The General Register Office, which runs census operations in Scotland, is considering (according to an article in the Edinburgh Evening News) about respondents' sexuality. They are planning to 'testbed' it by conducting a sample survey to see how it is received, before introducing it to the full census, the next one being due in 2011. There are, according to the Office for National Statistics (ONS), which runs such matters in England and Wales, has no plans to ask a similar question. The question will be optional in the Scottish version.
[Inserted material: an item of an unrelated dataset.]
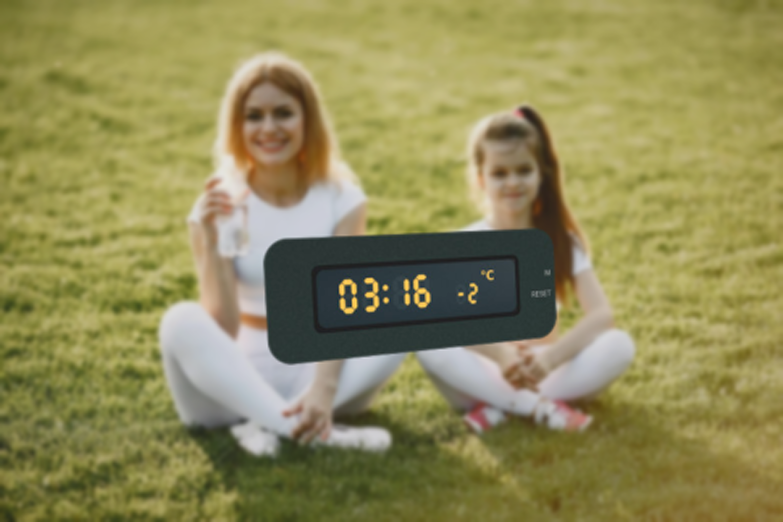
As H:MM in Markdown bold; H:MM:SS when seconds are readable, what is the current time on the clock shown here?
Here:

I'm not sure how I feel about being asked this question. I can see that it might be useful for planners to know and, in the light of anti-discrimination legislation which will soon (at last!) cover gays/lesbians/bisexuals, etc, this may be doubly so. Whilst the current 'official' attitude toward people who are not heterosexual is broadly supportive, or at least non-discriminatory (which is not the same thing!), this might not always be so. Things change. Imagine you are a Jew in Germany during the mid-1920s, a fairly non-religious Jew who is basically just another German to external appearances, and you are asked, perfectly innocently, for government planning purposes, to give information about religion/ethnicity. Fair enough. From 1933 onwards you might feel rather differently. Just look at what is going on in Europe (Austria, Germany and France, for example) at present, vis-a-vis Moslems generally and the possibility of Turkey joining the EU. Or in the wake of the murder of Theo van Gogh recently in the Netherlands. And not forgetting, of course, what is going on amongst our cousins in the US, a country that has traditionally had considerable influence on social developments in the UK, sometimes with a delay of twenty or so years.
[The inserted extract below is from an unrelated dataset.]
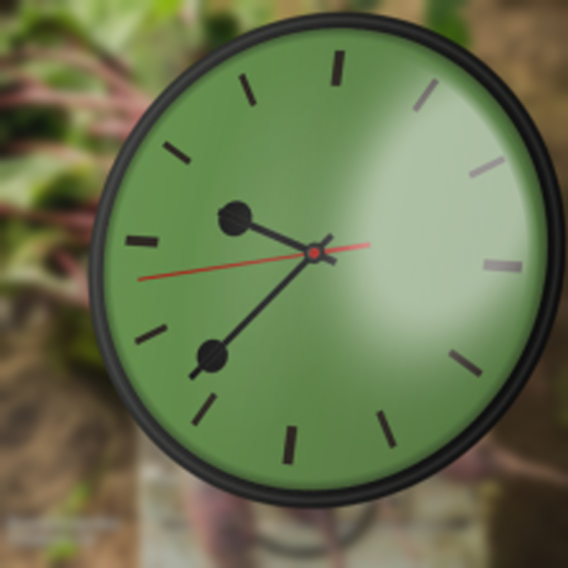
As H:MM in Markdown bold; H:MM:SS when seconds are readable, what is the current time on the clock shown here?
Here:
**9:36:43**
So whilst I broadly share the views of Tim Hopkins, of the National Equality Network, and of Stonewall, I also read with interest the comments attributed to Mike Parker, general secretary of the Evangelical Alliance in Scotland: "The advantage of this type of question might be that it will give a realistic picture of how many people have that type of lifestyle and it may show the figures are a lot less than people expect." - perhaps so, but so what? Will the authorities then decide that because there are fewer than it imagined, they can safely ride roughshod, as has tradtionally been the case, because this group is electorally insignificant? I can't see the likes of Mike Parker rushing to my defence!
On balance, therefore, whilst I support broadly the idea of an optional question of this nature, I am not going to become 'starry-eyed' about it; I'll observe carefully how things develop on the ground.